The pattern of fatty infiltration in dysferlinopathy
Table 2 and Figure 7 show the B coefficients of the logistic regression, with their respective OR, CI, and p-value. It can be seen that the obturator externus (OR 18.63, 95% CI 5.32 - 65.21 ), gluteus minimus (OR 5.89 95% CI 2.4 - 14.45), psoas (OR 5.34, 95% CI 1.82 - 15.61), flexor hallucis longus (OR 5.42 95% CI 2.36 - 12.44), peroneus longus (OR 1. 2 CI 95% 1.18 - 9.35), soleus (OR 3.03 CI 95% 1.12-8.21), medial gastrocnemius (OR 2.99 CI 95% 1.29 - 6.9), flexor digitorum (OR 2.31 CI 95% 1 - 5.33), were associated with a statistically significant positive B, compared to the rest of the dystrophies. On the other hand, the quadratus femoris (OR 0.32 CI 95% 0.11 - 0.94), gracillis (OR 0.25 CI 95% 0.07 - 0.82), adductor magnus (OR 0.19 CI 95% 0.06 - 0.61), piriformis (OR 0.14 CI 95% 0.04 - 0. 47), extensor digitorum (OR 0.13 CI 95% 0.04 - 0.46) and gluteus medius (OR 0.02 CI 95% 0.0 - 0.1), presented a statistically significant negative B concerning the rest of the dystrophies.
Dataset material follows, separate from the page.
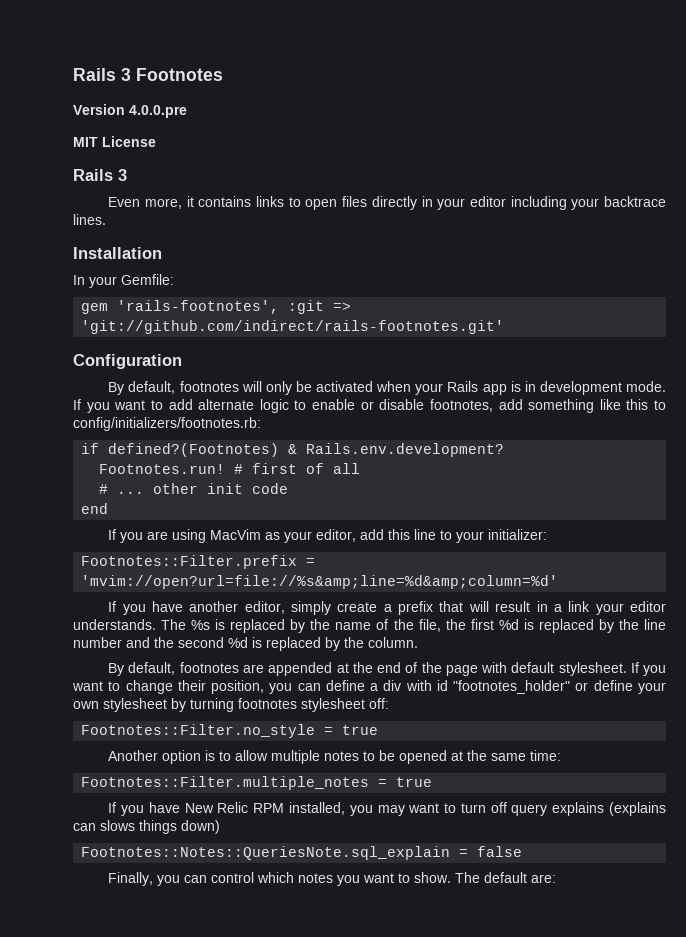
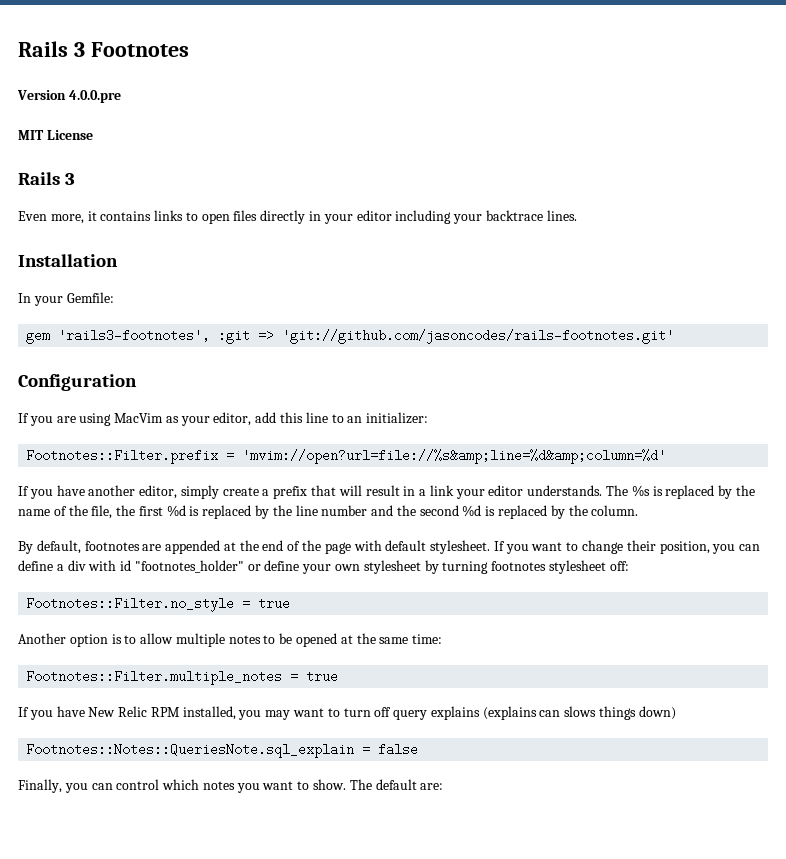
[117,300,280,314] 'rails-footnotes', -> [58,329,211,342] 'rails3-footnotes',
[81,320,505,334] 'git://github.com/indirect/rails-footnotes.git' -> [282,329,675,344] 'git://github.com/jasoncodes/rails-footnotes.git'
[108,381,667,395] [73,399,666,413] [73,417,261,431] [81,443,505,457] [99,463,361,474] [99,483,289,494] [81,503,109,514] // By default, footnotes will only be activated when your Rails app is in development mode. If you want to add alternate logic to enable or disable footnotes, add something like this to config/initializers/footnotes.rb: // if defined?(Footnotes) & Rails.env.development? // Footnotes.run! # first of all // # ... other init code // end -> (137, 382) none
[456,531,485,543] your -> [347,416,363,423] an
Figure 8 shows a confusion matrix for the predictive logistic regression model, where in the case of dysferlinopathy, the model correctly predicted 39 of the 41 patients with this dystrophy. One patient with dysferlinopathy was classified with anoctaminopathy and another as oculopharyngeal dystrophy.

Table 3 shows the precision, recall, and f1-score metrics for each of the classes (see supplementary methods). A weighted accuracy of 0.88 and a mean accuracy of 0.79 were obtained. For dysferlinopathy, the model presented precision and recall of 0.95, reaching the highest f1 -Score of 0.95, together with facioscapulohumeral dystrophy that obtained a precision of 0.94 and recall of 0.96, with an f1-score of 0.95.

Explainability of logistic regression models
Figure 9 shows the 9 variables with the greatest impact on the decision of the model and the sum of the remaining 26 variables. Having greater fatty infiltration of the obturator externus, flexor hallucis longus, and soleus has a positive impact on the model for classifying a patient with dysferlinopathy. On the other hand, having low fatty infiltration in the gluteus medius, gracilis, piriformis, adductor magnus and long head of the biceps have a positive impact on the classification of a patient as having dysferlinopathy.